Die weitere Einrede der Verjährung bzw. der Verwirkungseinwand des Beklagten gehen fehl. Jeder im Sinne des § l UWG relevante Verstoß des Beklagten setzt die Verjährungsfrist gemäß § 24 UWG in Lauf, u.a. das Schreiben vom 03.09.1998. Zum Zeitpunkt der Rechtshängigkeit am 17.09.1998 war eine Verjährung noch nicht eingetreten. Soweit der Beklagte seinen Verwirkungseinwand damit begründet, die Klägerin habe bereits seit über einem Jahr Kenntnis von seinen Aktivitäten, so ist dieser noch relativ kurze Zeitraum von l Jahr nicht geeignet, unter Berücksichtigung der Grundsätze von Treu und Glauben, § 242 BGB, die Klageerhebung als rechtsmissbräuchliches Handeln der Klägerin zu werten. Angesichts der wesentlichen Interessen, die es im Bereich zwischen Arzt und Patienten mit Bedacht zu erwägen und zu lösen gilt, ist der Klägerin eine ausreichende Bedenkzeit zuzubilligen. Ihr Recht zum Handeln hatte die Klägerin zum Zeitpunkt der Klageerhebung nicht verwirkt. Die Vernehmung der seitens des Beklagten angebotenen Zeugin [...] war nach Ansicht der Kammer entbehrlich. Der Ablauf der jeweiligen telefonischen Abfrage von Daten beim Beklagten war nicht entscheidungserheblich. Schließlich ist klarzustellen, dass auch der Klageantrag 2. lit. c, d und e nicht unterscheidet zwischen Datenabfrage per Telefon oder via Internet. Da jedoch die Erklärungen der Ärzte über ihre "Weiterbildung", »Referententätigkeit« oder »literarisches Wirken« als solche bereits gegen die Wettbewerbsbestimmungen der BO verstoßen, ist die Frage nach einer telefonischer Datenabfrage oder einer solchen via Internet für die Entscheidung unerheblich.

III.

1. Die Kostenentscheidung folgt aus § 92 ZPO.

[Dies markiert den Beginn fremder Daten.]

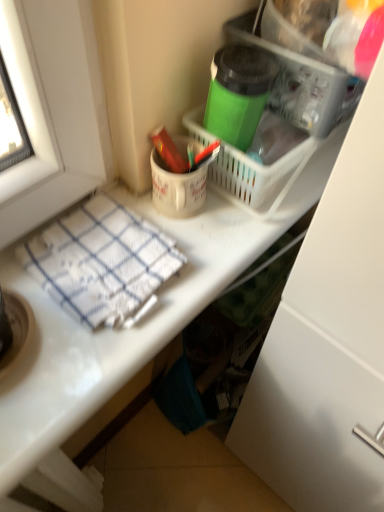
Question: Relative to white woven towel at lower left, is green matte thermos at upper center in front or behind?

Choices:
 (A) front
 (B) behind

Answer: (B)

Question: Based on their positions, is green matte thermos at upper center located to the left or right of white woven towel at lower left?

Choices:
 (A) left
 (B) right

Answer: (B)

Question: Estimate the real-world distances between objects in this image. Which object is farther from the matte red crayon at upper center?

Choices:
 (A) white woven towel at lower left
 (B) green matte thermos at upper center

Answer: (A)

Question: Which object is positioned farthest from the matte red crayon at upper center?

Choices:
 (A) white woven towel at lower left
 (B) green matte thermos at upper center

Answer: (A)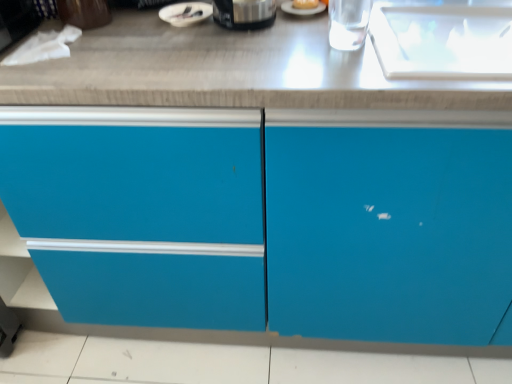
I want to click on free region under satin black coffee maker at upper center, the 2th appliance positioned from the left (from a real-world perspective), so click(245, 30).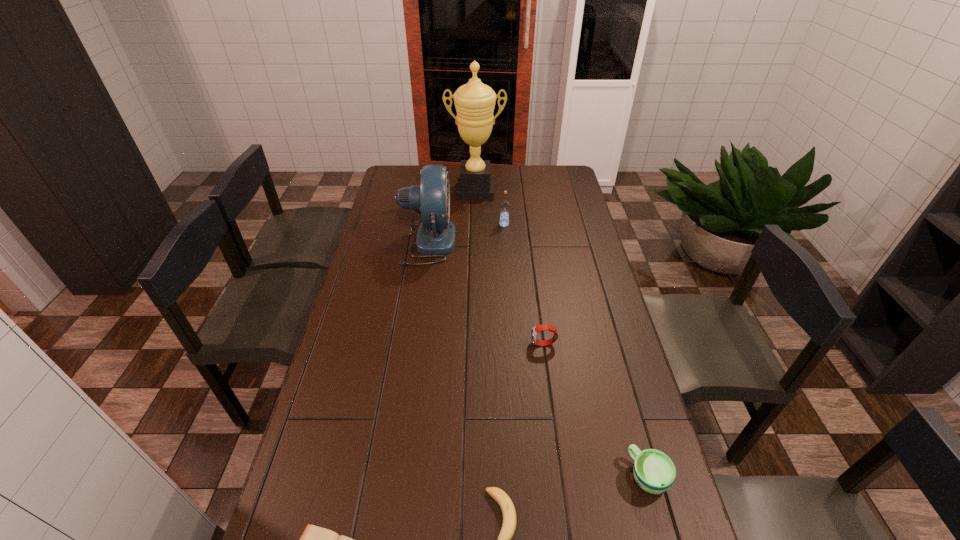
The width and height of the screenshot is (960, 540). I want to click on vacant space located on the face of the fourth nearest object, so click(x=422, y=344).

Where is `free spot located 0.080m on the face of the fourth nearest object`? This screenshot has width=960, height=540. free spot located 0.080m on the face of the fourth nearest object is located at coordinates (506, 344).

Locate an element on the screen. vacant space located on the face of the fourth nearest object is located at coordinates (444, 344).

Where is `free location located 0.260m on the left of the rightmost object`? free location located 0.260m on the left of the rightmost object is located at coordinates (525, 476).

At what (x,y) coordinates should I click in order to perform the action: click on object located in the far edge section of the desktop. Please return your answer as a coordinate pair (x, y). This screenshot has width=960, height=540. Looking at the image, I should click on (474, 102).

The height and width of the screenshot is (540, 960). What are the coordinates of `object that is positioned at the left edge` in the screenshot? It's located at (436, 235).

The width and height of the screenshot is (960, 540). I want to click on object that is positioned at the right edge, so click(654, 471).

This screenshot has height=540, width=960. What are the coordinates of `vacant space at the left edge of the desktop` in the screenshot? It's located at (385, 256).

The width and height of the screenshot is (960, 540). Identify the location of vacant space at the right edge of the desktop. (580, 222).

Locate an element on the screen. The image size is (960, 540). free location at the far left corner of the desktop is located at coordinates (408, 170).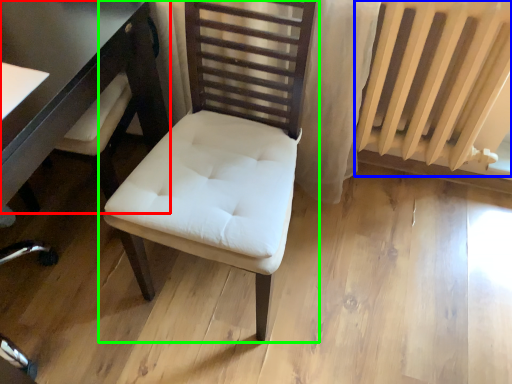
Question: Which is nearer to the table (highlighted by a red box)? radiator (highlighted by a blue box) or chair (highlighted by a green box).

Choices:
 (A) radiator
 (B) chair

Answer: (B)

Entsprechend dem Ausgang des Verfahrens war die Kosten verhältnismäßig zu teilen. Die Kammer erachtete die Klageanträge l und 2 als kostenmäßig gleichwertig. Infolge des Unterliegens der Klägerin hinsichtlich Klageantrag l insgesamt (zu 5/10) und hinsichtlich des Klageantrages 2 in zwei von insgesamt fünf Unteranträgen, war der von ihr zu tragenden Kostenanteil auf 7/10 festzusetzen. Dementsprechend hat der Beklagte die restlichen Kosten zu 3/10 zu tragen.

2. Die Entscheidung über die vorläufige Vollstreckbarkeit beruht auf § 709 ZPO. Gemäß § 108 ZPO konnte der Klägerin gestattet werden, die Sicherheitsleistung in Form einer entsprechenden Bürgschaft zu erbringen.